TASK DATA:
------------------------------
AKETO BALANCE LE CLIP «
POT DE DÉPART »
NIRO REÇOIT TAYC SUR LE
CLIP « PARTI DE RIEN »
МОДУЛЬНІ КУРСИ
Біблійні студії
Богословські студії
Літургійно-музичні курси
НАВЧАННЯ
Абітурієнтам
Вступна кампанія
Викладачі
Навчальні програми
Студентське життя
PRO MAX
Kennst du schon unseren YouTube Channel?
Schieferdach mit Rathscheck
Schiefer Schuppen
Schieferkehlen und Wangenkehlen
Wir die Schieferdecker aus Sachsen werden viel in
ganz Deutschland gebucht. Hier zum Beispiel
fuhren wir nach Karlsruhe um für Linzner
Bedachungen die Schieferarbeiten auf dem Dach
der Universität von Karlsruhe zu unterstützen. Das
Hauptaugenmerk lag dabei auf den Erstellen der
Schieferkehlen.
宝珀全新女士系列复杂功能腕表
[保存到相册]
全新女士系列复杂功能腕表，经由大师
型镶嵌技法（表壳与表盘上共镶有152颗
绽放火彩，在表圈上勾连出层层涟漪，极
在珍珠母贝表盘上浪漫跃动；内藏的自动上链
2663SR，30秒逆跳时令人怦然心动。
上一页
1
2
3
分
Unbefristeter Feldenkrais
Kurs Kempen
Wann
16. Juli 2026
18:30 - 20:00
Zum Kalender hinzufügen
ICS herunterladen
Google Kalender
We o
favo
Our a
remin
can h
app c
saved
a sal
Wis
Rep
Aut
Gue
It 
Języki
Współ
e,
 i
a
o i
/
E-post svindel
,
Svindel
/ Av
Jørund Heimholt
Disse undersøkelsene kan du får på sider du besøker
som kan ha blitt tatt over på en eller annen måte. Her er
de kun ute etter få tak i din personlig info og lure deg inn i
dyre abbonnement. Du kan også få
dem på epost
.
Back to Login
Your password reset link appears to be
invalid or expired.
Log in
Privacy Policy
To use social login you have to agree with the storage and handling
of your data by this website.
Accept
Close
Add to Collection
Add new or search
------------------------------
TASK OBJECTIVE:
Print nothing but the lines from the one that contains "宝珀全新女士系列复杂功能腕表" to the final line of the data, both included, exactly as they read.

EXERCISE RESPONSE:
宝珀全新女士系列复杂功能腕表
[保存到相册]
全新女士系列复杂功能腕表，经由大师
型镶嵌技法（表壳与表盘上共镶有152颗
绽放火彩，在表圈上勾连出层层涟漪，极
在珍珠母贝表盘上浪漫跃动；内藏的自动上链
2663SR，30秒逆跳时令人怦然心动。
上一页
1
2
3
分
Unbefristeter Feldenkrais
Kurs Kempen
Wann
16. Juli 2026
18:30 - 20:00
Zum Kalender hinzufügen
ICS herunterladen
Google Kalender
We o
favo
Our a
remin
can h
app c
saved
a sal
Wis
Rep
Aut
Gue
It 
Języki
Współ
e,
 i
a
o i
/
E-post svindel
,
Svindel
/ Av
Jørund Heimholt
Disse undersøkelsene kan du får på sider du besøker
som kan ha blitt tatt over på en eller annen måte. Her er
de kun ute etter få tak i din personlig info og lure deg inn i
dyre abbonnement. Du kan også få
dem på epost
.
Back to Login
Your password reset link appears to be
invalid or expired.
Log in
Privacy Policy
To use social login you have to agree with the storage and handling
of your data by this website.
Accept
Close
Add to Collection
Add new or search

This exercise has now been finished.